It's been 8 years now since my dad left my physical world. I wonder how time flew so quickly. I still remember talking to him so vividly, like it was yesterday.
For a lot of time, I didn't understand what I was going through, I just felt lost all the time. I suffered until I realised I needed to understand my feelings and learn to live with them. But, I couldn't understand them then, I don't understand them now.
I just didn't know how to make the feeling go away. All I could do was distract myself because I for some reason believed "work is the best antidote to sorrow". And, I've experienced this personally as well, and have seen this in so many people's lives. So I just distracted my self from the feeling of being lost by focusing on work, playing chess, solving coding problems, learning new things, building cool stuff.
Two weeks back I was returning to Bangalore after a trip to my niece's house in Hyderabad, and she was at the gate in her father's hands waiting to say good bye to me and my mom.
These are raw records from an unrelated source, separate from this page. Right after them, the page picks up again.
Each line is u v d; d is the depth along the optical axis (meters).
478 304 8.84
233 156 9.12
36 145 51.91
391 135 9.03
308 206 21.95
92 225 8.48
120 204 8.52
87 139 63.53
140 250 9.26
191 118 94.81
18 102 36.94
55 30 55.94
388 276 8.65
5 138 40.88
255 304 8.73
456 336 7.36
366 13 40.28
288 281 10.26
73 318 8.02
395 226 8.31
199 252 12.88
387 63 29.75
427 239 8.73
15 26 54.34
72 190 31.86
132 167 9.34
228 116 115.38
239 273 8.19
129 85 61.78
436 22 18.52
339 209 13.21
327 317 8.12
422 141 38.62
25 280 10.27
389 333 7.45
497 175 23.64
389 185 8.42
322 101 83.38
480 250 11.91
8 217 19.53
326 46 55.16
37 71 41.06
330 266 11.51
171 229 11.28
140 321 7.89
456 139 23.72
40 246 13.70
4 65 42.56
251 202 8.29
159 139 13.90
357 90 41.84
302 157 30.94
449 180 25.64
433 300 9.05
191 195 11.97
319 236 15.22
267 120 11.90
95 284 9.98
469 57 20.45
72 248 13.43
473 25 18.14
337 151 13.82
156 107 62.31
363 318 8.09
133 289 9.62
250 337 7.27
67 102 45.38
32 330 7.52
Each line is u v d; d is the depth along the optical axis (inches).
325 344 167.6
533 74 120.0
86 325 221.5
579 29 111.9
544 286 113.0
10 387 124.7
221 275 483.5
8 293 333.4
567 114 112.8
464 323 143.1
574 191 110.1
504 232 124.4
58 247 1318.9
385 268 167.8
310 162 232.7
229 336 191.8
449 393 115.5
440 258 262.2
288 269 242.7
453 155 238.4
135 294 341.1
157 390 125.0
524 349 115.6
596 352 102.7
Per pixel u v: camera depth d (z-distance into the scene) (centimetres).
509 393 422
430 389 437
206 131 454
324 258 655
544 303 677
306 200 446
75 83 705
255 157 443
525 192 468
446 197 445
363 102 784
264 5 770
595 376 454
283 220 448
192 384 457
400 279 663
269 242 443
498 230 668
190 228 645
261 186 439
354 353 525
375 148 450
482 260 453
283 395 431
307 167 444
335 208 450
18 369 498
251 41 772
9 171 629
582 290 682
Then she said, "I might cry, if you leave". She had same feeling I always had leaving my cousin's house to my house on a Sunday evening of an awesome weekend.
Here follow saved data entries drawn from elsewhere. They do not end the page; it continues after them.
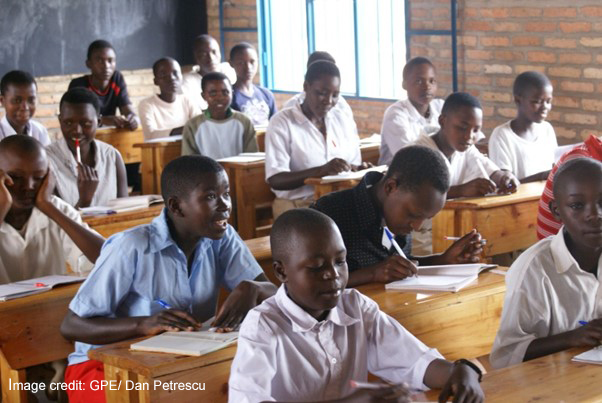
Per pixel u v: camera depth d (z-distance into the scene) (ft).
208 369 6.47
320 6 26.99
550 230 10.21
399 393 5.39
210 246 8.00
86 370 7.72
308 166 15.98
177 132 20.66
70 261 9.76
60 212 9.61
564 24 20.20
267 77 29.17
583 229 6.76
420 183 7.91
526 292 6.83
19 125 17.29
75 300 7.50
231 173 16.83
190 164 7.45
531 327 6.85
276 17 28.48
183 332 7.01
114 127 21.56
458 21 22.54
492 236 11.92
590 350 6.50
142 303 7.64
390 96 25.52
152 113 21.86
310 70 15.70
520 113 14.88
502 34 21.57
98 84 22.62
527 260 6.93
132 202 12.97
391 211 8.14
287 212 6.09
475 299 7.98
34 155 9.46
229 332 6.93
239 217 16.75
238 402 5.79
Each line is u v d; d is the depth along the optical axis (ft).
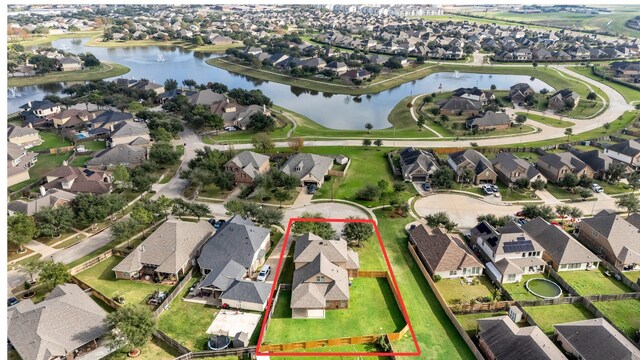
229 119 545.85
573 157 392.88
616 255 259.60
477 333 202.39
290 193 352.49
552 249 264.31
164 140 461.78
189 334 204.03
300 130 534.37
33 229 276.82
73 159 433.48
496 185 377.50
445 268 247.29
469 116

Now I am again in a situation where someone close to my heart is leaving my life to follow their heart, and this has triggered feeling of being lost again. I feel like "I might cry", I probably won't.
I know I've coped with this in the past, and I know I can cope with this now. But, what leaves me baffled is what is the source of the repeated feelings of loss, that I don't really understand my feelings.
What does moving on really mean? Does it mean forgetting the person by distracting yourself? Is there any other way out of this?
I feel clueless, but until I can afford to think more about this, I am gonna have to get lost in my work again. Just like my niece joyfully going to buy crackers yesterday with out having a recall of good times with me two weeks back.
It's best for me to be conscious about my feelings and not take them too seriously because there is nothing there but "stuckness". I can only feel miserable or lost if I let myself. Gotta keep moving physically and mentally. Movement = Life!
Perhaps consciousness is the answer to this. We seek what we feel we don't have. When I truly believe that "everything I need, I already have", I will have no dependency on anyone or anything -- I will be self sufficient. Whenever I feel lost, when I consciously question my feeling, it vanishes, and I start feeling like I am not lost at all. I want to go to this state, but just think I am not there yet. Or, may be I am covered with ash like a coal that's amber inside but looks gray on the outside, may be I just need to remove anything and everything that's not letting me be fully conscious.
I hope I cope and thrive! I know I can.